Assembling is the process of collecting and joining together tables. Good analytics requires including as much information as possible, often from different sources.

skrub allows you to join tables on keys of different types (string, numerical, datetime) with imprecise correspondence.

Fuzzy joining tables#

Joining two dataframes can be hard as the corresponding keys may be different.

fuzzy_join() uses similarities in entries to join tables on one or more related columns. Furthermore, it chooses the type of fuzzy matching used based on the column type (string, numerical or datetime). It also outputs a similarity score, to single out bad matches, so that they can be dropped or replaced.

In sum, equivalent to pandas.merge(), the fuzzy_join() has no need for pre-cleaning.

Joining external tables for machine learning#

Joining is straigthforward for two tables because you only need to identify the common key.

In addition, skrub also enable more advanced analysis:

  • Joiner: fuzzy-join multiple external tables using a scikit-learn transformer, which can be used in a scikit-learn Pipeline. Pipelines are useful for cross-validation and hyper-parameter search, but also for model deployment.

  • AggJoiner: instead of performing 1:1 joins like Joiner, AggJoiner performs 1:N joins. It aggregate external tables first, then join them on the main table.

  • AggTarget: in some settings, one can derive powerful features from the target y itself. AggTarget aggregates the target without risking data leakage, then join the result back on the main table, similar to AggJoiner.

Column selection inside a pipeline#

Besides joins, another common operation on a dataframe is to select a subset of its columns (also known as a projection). We sometimes need to perform such a selection in the middle of a pipeline, for example if we need a column for a join (with Joiner), but in a subsequent step we want to drop that column before fitting an estimator.

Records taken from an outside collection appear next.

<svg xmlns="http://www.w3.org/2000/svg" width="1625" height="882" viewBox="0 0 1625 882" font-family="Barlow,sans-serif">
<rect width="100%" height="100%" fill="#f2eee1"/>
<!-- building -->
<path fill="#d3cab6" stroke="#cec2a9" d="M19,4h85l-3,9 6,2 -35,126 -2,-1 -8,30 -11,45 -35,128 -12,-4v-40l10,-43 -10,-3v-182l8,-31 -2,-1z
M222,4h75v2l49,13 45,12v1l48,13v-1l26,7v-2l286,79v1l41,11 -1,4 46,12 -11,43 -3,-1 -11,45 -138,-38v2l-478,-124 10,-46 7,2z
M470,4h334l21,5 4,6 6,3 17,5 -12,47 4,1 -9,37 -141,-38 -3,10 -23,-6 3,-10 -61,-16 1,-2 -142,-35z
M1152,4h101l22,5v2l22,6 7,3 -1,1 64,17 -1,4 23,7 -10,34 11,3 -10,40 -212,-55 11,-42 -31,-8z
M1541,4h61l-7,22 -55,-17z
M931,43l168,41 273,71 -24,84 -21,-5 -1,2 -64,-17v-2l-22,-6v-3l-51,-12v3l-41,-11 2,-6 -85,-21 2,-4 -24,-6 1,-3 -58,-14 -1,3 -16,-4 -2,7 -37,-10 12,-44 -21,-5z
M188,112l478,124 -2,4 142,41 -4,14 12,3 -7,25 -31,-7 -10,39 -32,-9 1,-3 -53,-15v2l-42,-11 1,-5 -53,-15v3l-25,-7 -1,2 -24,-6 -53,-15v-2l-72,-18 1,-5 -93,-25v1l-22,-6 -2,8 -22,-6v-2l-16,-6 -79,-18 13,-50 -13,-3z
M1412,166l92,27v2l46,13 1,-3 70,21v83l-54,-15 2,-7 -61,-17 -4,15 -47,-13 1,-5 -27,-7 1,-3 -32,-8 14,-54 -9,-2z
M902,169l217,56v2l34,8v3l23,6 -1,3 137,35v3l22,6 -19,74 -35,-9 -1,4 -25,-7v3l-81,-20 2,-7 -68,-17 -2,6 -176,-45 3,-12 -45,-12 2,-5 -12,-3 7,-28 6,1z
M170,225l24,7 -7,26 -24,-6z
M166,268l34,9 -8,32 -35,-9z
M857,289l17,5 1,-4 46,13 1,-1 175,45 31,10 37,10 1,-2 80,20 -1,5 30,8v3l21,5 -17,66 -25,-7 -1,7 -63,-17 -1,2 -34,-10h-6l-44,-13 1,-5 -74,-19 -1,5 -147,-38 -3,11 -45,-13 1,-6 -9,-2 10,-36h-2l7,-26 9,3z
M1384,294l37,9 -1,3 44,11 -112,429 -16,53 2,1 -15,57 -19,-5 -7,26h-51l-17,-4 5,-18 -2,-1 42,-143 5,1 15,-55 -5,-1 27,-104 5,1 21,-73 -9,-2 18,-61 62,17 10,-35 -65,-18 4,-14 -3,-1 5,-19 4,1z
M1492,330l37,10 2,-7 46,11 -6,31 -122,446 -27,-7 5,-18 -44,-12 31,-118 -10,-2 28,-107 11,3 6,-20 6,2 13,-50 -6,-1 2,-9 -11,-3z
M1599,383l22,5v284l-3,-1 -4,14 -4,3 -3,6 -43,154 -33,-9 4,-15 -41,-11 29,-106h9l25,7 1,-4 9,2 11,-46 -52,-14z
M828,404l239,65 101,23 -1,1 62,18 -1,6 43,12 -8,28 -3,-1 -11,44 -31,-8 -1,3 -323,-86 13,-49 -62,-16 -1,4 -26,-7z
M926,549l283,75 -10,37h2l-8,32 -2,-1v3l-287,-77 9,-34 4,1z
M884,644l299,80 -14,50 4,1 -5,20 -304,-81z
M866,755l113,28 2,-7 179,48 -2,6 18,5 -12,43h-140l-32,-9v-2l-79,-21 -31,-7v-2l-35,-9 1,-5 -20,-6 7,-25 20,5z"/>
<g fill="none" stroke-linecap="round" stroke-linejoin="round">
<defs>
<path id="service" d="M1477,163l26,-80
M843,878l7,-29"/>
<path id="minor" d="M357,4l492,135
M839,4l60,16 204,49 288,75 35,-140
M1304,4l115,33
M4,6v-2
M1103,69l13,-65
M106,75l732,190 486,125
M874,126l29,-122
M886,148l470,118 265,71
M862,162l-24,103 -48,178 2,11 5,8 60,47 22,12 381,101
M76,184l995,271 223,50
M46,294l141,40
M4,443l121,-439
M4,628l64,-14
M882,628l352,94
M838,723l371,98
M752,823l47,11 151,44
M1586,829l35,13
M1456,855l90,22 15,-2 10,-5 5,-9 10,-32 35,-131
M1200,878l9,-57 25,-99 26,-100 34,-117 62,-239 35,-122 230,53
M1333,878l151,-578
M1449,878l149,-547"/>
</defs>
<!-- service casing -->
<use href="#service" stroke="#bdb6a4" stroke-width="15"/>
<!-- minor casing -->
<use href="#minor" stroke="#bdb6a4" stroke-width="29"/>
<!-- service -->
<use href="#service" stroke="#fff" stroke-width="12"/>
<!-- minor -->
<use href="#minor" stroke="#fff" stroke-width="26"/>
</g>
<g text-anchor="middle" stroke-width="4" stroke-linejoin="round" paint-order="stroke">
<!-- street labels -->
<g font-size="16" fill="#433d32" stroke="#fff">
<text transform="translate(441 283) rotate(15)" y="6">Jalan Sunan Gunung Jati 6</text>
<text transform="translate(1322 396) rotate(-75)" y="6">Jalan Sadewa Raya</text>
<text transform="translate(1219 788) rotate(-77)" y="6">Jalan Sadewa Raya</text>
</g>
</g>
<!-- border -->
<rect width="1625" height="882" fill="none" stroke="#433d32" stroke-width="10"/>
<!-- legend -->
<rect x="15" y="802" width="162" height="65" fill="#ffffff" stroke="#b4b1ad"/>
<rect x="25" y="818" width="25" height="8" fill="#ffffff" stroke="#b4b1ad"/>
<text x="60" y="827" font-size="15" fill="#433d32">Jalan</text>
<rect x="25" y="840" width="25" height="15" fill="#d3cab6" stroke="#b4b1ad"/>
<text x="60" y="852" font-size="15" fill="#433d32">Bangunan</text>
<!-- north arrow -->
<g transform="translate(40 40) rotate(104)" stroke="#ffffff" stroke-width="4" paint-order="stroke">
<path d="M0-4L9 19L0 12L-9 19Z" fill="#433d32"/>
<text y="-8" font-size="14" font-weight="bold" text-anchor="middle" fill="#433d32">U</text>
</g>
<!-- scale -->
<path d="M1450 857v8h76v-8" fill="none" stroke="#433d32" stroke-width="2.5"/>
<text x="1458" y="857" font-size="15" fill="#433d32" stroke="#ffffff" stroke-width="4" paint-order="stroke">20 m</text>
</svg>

skrub provides transformers to perform such an operation:

  • SelectCols allows specifying the columns we want to keep.

  • Conversely DropCols allows specifying the columns we want to discard.

Going further: embeddings for better analytics#

Data collection comes before joining, but is also an essential process of table assembling. Although many datasets are available on the internet, it is not always easy to find the right one for your analysis.

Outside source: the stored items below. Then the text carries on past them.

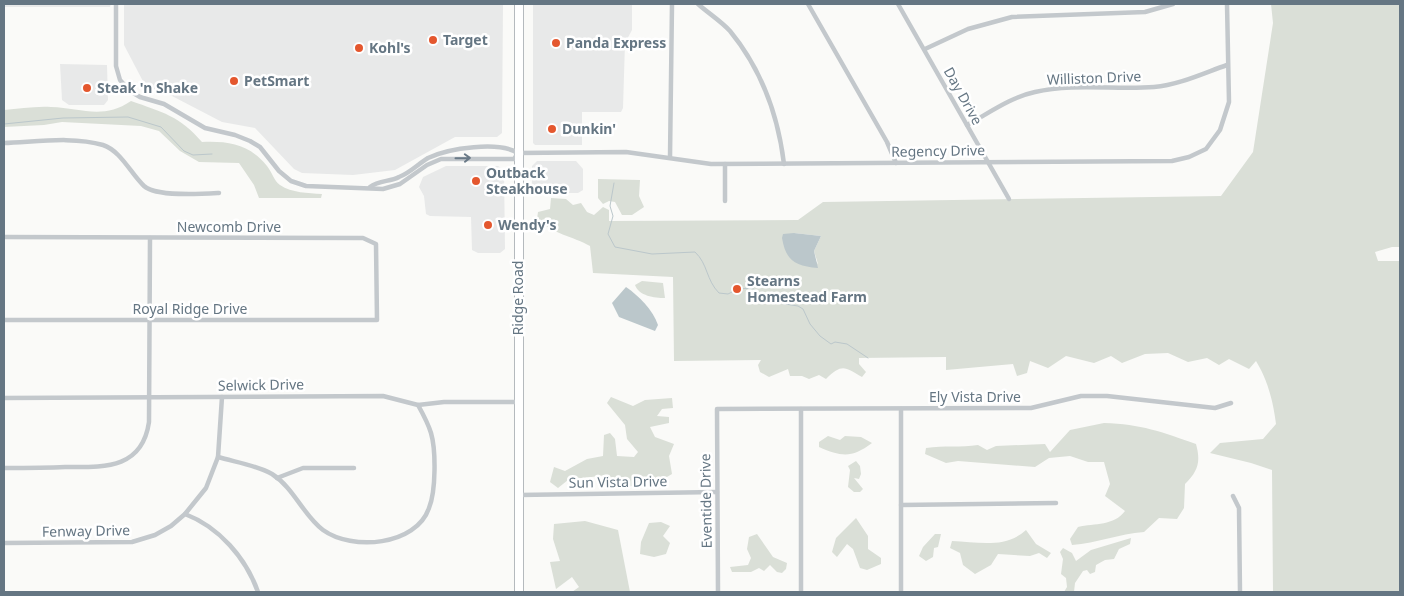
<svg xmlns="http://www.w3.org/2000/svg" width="1404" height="596" font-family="'Noto Sans',sans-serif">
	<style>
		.built { fill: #e8e9e9 }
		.green { fill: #dadfd7; fill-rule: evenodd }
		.water { fill: #bbc7cb }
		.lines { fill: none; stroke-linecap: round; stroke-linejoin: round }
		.stream { stroke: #bbc7cb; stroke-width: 1 }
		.primary-casing { stroke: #b5babe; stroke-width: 10 }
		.minor { stroke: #c3c8cc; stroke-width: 4.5 }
		.primary { stroke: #fff; stroke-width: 8 }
		.oneway { stroke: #6a7a87 }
		.poi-dot { fill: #e4572e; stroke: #fff; stroke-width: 2 }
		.labels { text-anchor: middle; stroke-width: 5; stroke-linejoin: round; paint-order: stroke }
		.poi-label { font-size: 14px; font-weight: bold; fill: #657683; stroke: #fff; text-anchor: start }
		.street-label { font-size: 14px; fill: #657683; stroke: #fff }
	</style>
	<rect width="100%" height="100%" fill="#fafaf8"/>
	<!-- built -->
	<g class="built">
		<path d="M 4,4 L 111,4 L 110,7 L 4,7 Z"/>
		<path d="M 124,4 L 503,4 L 502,133 L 497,137 L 455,137 L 395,170 L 353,175 L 302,173 L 294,169 L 255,128 L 222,122 L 172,96 L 146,87 L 124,45 Z"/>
		<path d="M 533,4 L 632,4 L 632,30 L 625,43 L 623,108 L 621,112 L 582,112 L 582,145 L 535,145 L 533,143 Z"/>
		<path d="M 60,64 L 107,65 L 108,100 L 104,105 L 69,105 L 62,100 Z"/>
		<path d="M 537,161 L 576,161 L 583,169 L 583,190 L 578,193 L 532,193 L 532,166 Z"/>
		<path d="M 446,166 L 498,166 L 504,170 L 505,249 L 500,253 L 478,253 L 472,250 L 471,217 L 430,216 L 426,214 L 424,196 L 419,187 L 423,177 Z"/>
	</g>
	<!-- green -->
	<g class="green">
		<path d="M 1271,4 L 1400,4 L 1400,247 L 1392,247 L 1375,252 L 1378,261 L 1400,261 L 1400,592 L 1273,592 L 1272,470 L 1251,463 L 1210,453 L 1220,443 L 1263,439 L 1276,424 C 1273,401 1268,381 1256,361 L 1249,369 L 1229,359 L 1219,365 L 1207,358 L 1188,362 L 1168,353 L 1145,354 L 1122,363 L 1111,356 L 1094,363 L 1066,356 L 1048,368 L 1030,361 L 1027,373 L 1017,376 L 1013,364 L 946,370 L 946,357 L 859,358 L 859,364 L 866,372 L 862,377 C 845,367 842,363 826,379 L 819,375 L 809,379 L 802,376 L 790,376 L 788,369 L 769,377 L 760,372 L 758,365 L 761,360 L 674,361 L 673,277 L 593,273 L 590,246 C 572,236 553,234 537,219 L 538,212 L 550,209 L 551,198 L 566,199 L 573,205 L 581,203 L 587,212 L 594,215 L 603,207 L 609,210 L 609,221 L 798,220 L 823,202 L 1221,196 L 1253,152 L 1273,23 ZM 794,233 L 821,236 L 814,251 L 818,264 Z"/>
		<path d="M 131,101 C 162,112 180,116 202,142 C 229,141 249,144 267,166 C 272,172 274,181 280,185 C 292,193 308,193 322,194 L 321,198 L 259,198 L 254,185 L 239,163 L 199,162 L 180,151 L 159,131 L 141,126 L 62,122 L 44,125 L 4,127 L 4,110 C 19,109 35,106 51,107 C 81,108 103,120 131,101 Z"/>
		<path d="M 598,179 L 640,180 L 639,196 L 644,207 L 632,215 L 622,215 L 615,202 L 609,201 L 603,204 L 598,198 Z"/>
		<path d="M 642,281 L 663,283 L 665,298 C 654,298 639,296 635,285 Z"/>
		<path d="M 611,397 L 633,406 L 645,400 L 672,398 L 673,408 L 662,409 L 657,416 L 669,417 L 669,423 L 650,427 L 655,437 L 674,444 L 669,456 L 672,474 L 660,481 L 646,477 C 638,487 628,488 616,486 L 607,475 L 568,480 L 558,488 L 550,482 L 554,467 L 565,471 L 587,459 L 603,456 L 604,435 L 610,433 L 615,439 L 617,456 L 634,457 L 638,452 L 627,439 L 625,425 L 607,403 Z"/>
		<path d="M 1104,423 C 1141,424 1162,432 1196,444 C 1201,462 1198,471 1185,484 L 1184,508 L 1177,519 L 1159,518 L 1144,532 C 1119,534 1097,543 1072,545 L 1070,539 L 1078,527 C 1095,523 1114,526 1125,511 L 1105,496 L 1110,484 L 1104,462 L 1088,462 L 1070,456 L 1049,458 L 1035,467 L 958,461 L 946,463 L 925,454 L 926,448 C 944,445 961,448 978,445 L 987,450 L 996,446 L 1045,444 L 1050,452 L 1070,430 Z"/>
		<path d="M 828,436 L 840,440 L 845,436 L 861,437 L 872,443 C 852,458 842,457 819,447 L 819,442 Z"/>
		<path d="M 856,461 L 860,466 L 861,474 L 859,479 L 854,478 L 863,489 L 860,492 L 854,492 L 848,487 L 850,470 L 848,466 Z"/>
		<path d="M 856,518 L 868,536 L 868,549 L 881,558 L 881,564 L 867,570 L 860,568 L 853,549 L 847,544 L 837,557 L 832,552 L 836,538 Z"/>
		<path d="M 585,521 L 618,530 L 630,592 L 572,592 L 579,587 L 572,577 L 556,589 L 550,562 L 560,561 L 553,539 L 554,524 Z"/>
		<path d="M 661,522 L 670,526 L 663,536 L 670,543 L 666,554 L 654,557 L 640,554 L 641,542 L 649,523 Z"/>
		<path d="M 1026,530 L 1036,544 L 1051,553 L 1047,558 L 1039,553 L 1030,556 L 998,554 L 991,565 L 975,574 L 963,565 L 960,553 L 950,548 L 952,541 C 978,542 1005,549 1026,530 Z"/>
		<path d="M 757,534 L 773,557 L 787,563 L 786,569 L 782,573 L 777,572 L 770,565 L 764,571 L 759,568 L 751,572 L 732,572 L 730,567 L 748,565 L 751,558 L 747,549 L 749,537 Z"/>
		<path d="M 935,534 L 941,534 L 938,547 L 934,548 L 933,557 L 926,561 L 919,556 L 923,547 Z"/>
		<path d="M 1131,538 L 1130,544 L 1119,549 L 1114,559 L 1105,560 L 1096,565 L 1095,572 L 1090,574 L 1087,570 L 1083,571 L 1075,583 L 1074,592 L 1064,592 L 1067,587 L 1066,578 L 1061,574 L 1063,559 L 1060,552 L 1063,548 L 1072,553 L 1076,561 L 1091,550 Z"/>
	</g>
	<!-- water -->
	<g class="water">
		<path d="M 794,233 L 821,236 L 814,251 L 818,268 C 795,266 786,261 782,238 L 783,234 Z"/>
		<path d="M 626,287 C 639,296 653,310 658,325 L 655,331 L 619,317 L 612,303 Z"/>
	</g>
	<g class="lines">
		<!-- stream -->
		<g class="stream">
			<path d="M 4,124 L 63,118 L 128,117 L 161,127 L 184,151 L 193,155 L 212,154"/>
			<path d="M 614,183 L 610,206 L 613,216 L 608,234 L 615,247 L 652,254 L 695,252 C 708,264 706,280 719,293 L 728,294 L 738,289 L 752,288 L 772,302 L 798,306 L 803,309 L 810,324 L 820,336 L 831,344 L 835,342 L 847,344 L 868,358"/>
		</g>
		<!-- primary casing -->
		<g class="primary-casing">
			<path id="primary" d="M 519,592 L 519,4"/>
		</g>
		<!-- minor -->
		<g class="minor">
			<path d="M 116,4 L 116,66 L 120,80 L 130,91 L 140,97 L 164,104 L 205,128 L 235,135 L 250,141 L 260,147 L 279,171 L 291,181 L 306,186 L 383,189 L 400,184 L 427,165 L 441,159 L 514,159 L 518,153"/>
			<path d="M 698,4 C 708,13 721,21 730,31 C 762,70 778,115 784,164"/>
			<path d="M 808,4 L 887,142 L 896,163"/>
			<path d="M 898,4 L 1009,199"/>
			<path d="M 925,49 L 968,29 L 1012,17 L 1145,12 L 1173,4"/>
			<path d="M 967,125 C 989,113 1011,97 1035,92 C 1074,83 1115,90 1154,87 C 1179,85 1204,73 1227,65"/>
			<path d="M 4,143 C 35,142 73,136 103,145 C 121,151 131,174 144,186 C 156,197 202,194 219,193"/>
			<path d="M 518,153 L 626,152 L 711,164 L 1172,161 L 1189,157 L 1206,149 L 1220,130 L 1229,102 L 1227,4"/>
			<path d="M 670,157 L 672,4"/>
			<path d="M 370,187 C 379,180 390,182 399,177 C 410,173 418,164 428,158 C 449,148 499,141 518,153"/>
			<path d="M 725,201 L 725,164"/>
			<path d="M 4,237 L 363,238 L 376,244 L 377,320 L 4,320"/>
			<path d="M 4,398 L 383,396 L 418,405 L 444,402 L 517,402"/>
			<path d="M 801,409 L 801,592"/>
			<path d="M 901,409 L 901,592"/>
			<path d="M 218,457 C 235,462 256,465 272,474 C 294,488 303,515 323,530 C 352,551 416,546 429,508 C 436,491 436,450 431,433 C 428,423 423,414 418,405"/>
			<path d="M 4,468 C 24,468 45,468 65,467 C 103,467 142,470 149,422 L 150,238"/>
			<path d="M 277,478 L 303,468 L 354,468"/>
			<path d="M 519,495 L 717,492"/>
			<path d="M 1233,496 L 1239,508 L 1240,592"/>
			<path d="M 901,505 L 1056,503"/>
			<path d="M 185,514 C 219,527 246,558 258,592"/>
			<path d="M 4,543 L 132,542 L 155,535 L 171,526 L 185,514 L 206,488 L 218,457 L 222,397"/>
			<path d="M 718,592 L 717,409 L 1031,408 L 1081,396 L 1107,396 L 1215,408 L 1231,403"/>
		</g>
		<!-- primary -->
		<use href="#primary" class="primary"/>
	</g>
	<!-- one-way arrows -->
	<defs><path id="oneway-shaft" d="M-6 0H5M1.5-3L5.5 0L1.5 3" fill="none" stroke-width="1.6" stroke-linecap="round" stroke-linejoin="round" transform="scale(1.25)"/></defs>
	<use class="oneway" href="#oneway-shaft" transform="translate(463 158) rotate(-1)"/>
	<!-- markers -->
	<g class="poi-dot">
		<circle cx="433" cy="40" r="5"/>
		<circle cx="556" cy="43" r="5"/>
		<circle cx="359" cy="48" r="5"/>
		<circle cx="234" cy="81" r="5"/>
		<circle cx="87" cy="88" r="5"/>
		<circle cx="552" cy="129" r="5"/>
		<circle cx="476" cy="181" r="5"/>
		<circle cx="488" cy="225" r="5"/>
		<circle cx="737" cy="289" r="5"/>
	</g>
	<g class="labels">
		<!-- poi labels -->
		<g class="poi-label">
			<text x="443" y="45">Target</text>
			<text x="566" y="48">Panda Express</text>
			<text x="369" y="53">Kohl's</text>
			<text x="244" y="86">PetSmart</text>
			<text x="97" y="93">Steak 'n Shake</text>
			<text x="562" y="134">Dunkin'</text>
			<text x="486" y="178">Outback<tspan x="486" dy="16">Steakhouse</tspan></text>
			<text x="498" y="230">Wendy's</text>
			<text x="747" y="286">Stearns<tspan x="747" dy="16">Homestead Farm</tspan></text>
		</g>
		<!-- street labels -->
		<g class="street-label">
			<text transform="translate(1094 78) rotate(-2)" y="5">Williston Drive</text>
			<text transform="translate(963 96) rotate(61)" y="5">Day Drive</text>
			<text transform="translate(938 151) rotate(-1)" y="5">Regency Drive</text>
			<text x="229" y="232">Newcomb Drive</text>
			<text transform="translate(518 298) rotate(-90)" y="5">Ridge Road</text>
			<text x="190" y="314">Royal Ridge Drive</text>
			<text transform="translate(261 385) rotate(-1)" y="5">Selwick Drive</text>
			<text x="975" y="402">Ely Vista Drive</text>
			<text transform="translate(618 482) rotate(-1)" y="5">Sun Vista Drive</text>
			<text transform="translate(706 501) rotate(-91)" y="5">Eventide Drive</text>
			<text transform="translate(86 531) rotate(-1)" y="5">Fenway Drive</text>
		</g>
	</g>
	<!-- border -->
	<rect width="1404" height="596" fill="none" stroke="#657683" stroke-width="10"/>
</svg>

skrub has some very helpful methods that gives you easy access to embeddings, or vectorial representations of an entity, of all common entities from Wikipedia. You can use datasets.get_ken_embeddings() to search for the right embeddings and download them.

Other methods, such as datasets.fetch_world_bank_indicator() to fetch data of a World Bank indicator can also help you retrieve useful data that will be joined to another table.